Potatoes have plenty of nutrients for any healthy whole food diet but sweet potatoes are even better in almost every way. Sweet potatoes have more fiber and more vitamins A and C than white potatoes. Sweet potatoes have fewer calories and fewer total carbohydrates, although they are higher in sugars. Faster cooking times and better retention of nutrients when cooked are also qualities in favor of the sweet potato.
Steaming and boiling until just soft are the best ways to cook sweet potatoes for maximum nutrition. Baking destroys more of the great variety of antioxidant compounds present but is really the way I enjoy them most. Please leave the skin on sweet potatoes to take advantage of every bit of dietary fiber and sporamins, the protective anti-oxidative storage proteins unique to this tuber.
A regular serving of sweet potato can often have more than 100% of our daily vitamin A needs. Always eat a little fat with sweet potato to get maximum absorption of this important nutrient. Vitamin A is one of the fat-soluble vitamins and will not be absorbed by the stomach or intestines unless accompanied by fat. That fat can be grass-fed butter, olive oil, chicken fat or another fat of your choice. The fat does not necessarily need to be added as it would be an unusual meal that does not have at least a few grams of fat included.
Like most whole foods, sweet potatoes are good for our health in a number of different ways. They contain a wide range of antioxidant phytonutritents. They contain compounds that induce our fat cells to produce a protein hormone that regulates insulin metabolism. Sweet potatoes also contain resin glycosides that show strong anti-bacterial and anti-fungal properties.

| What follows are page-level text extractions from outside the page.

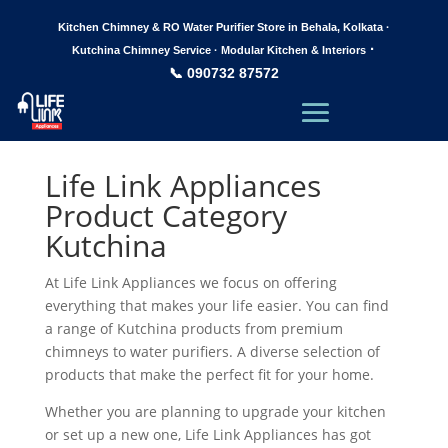
Kitchen Chimney & RO Water Purifier Store in Behala, Kolkata ·
·
Kutchina Chimney Service · Modular Kitchen & Interiors
📞 090732 87572
Life Link Appliances
Product Category
Kutchina
At Life Link Appliances we focus on offering
everything that makes your life easier. You can find
a range of Kutchina products from premium
chimneys to water purifiers. A diverse selection of
products that make the perfect fit for your home.
Whether you are planning to upgrade your kitchen
or set up a new one, Life Link Appliances has got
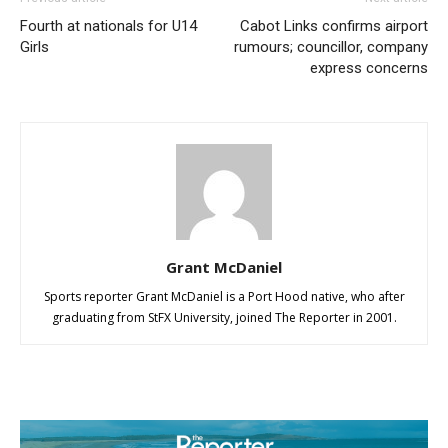
Fourth at nationals for U14
Cabot Links confirms airport
Girls
rumours; councillor, company
express concerns
Grant McDaniel
Sports reporter Grant McDaniel is a Port Hood native, who after
graduating from StFX University, joined The Reporter in 2001.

Sweet potatoes are a different plant family from either white potatoes or yams. Most varieties of sweet potato are orange-fleshed and the amount of beta-carotene(the precursor of vitamin A) varies with the intensity of the color. Some sweet potatoes have purple flesh and also contain anthocyanins with even stronger anti-oxidative activity. There is very little difference in the flavor between the two types. White fleshed sweet potatoes, called “Jersey”, are available that have less beta-carotene but are still high in other nutrients. The leaves of the sweet potato plant are edible and also contain antioxidant compounds.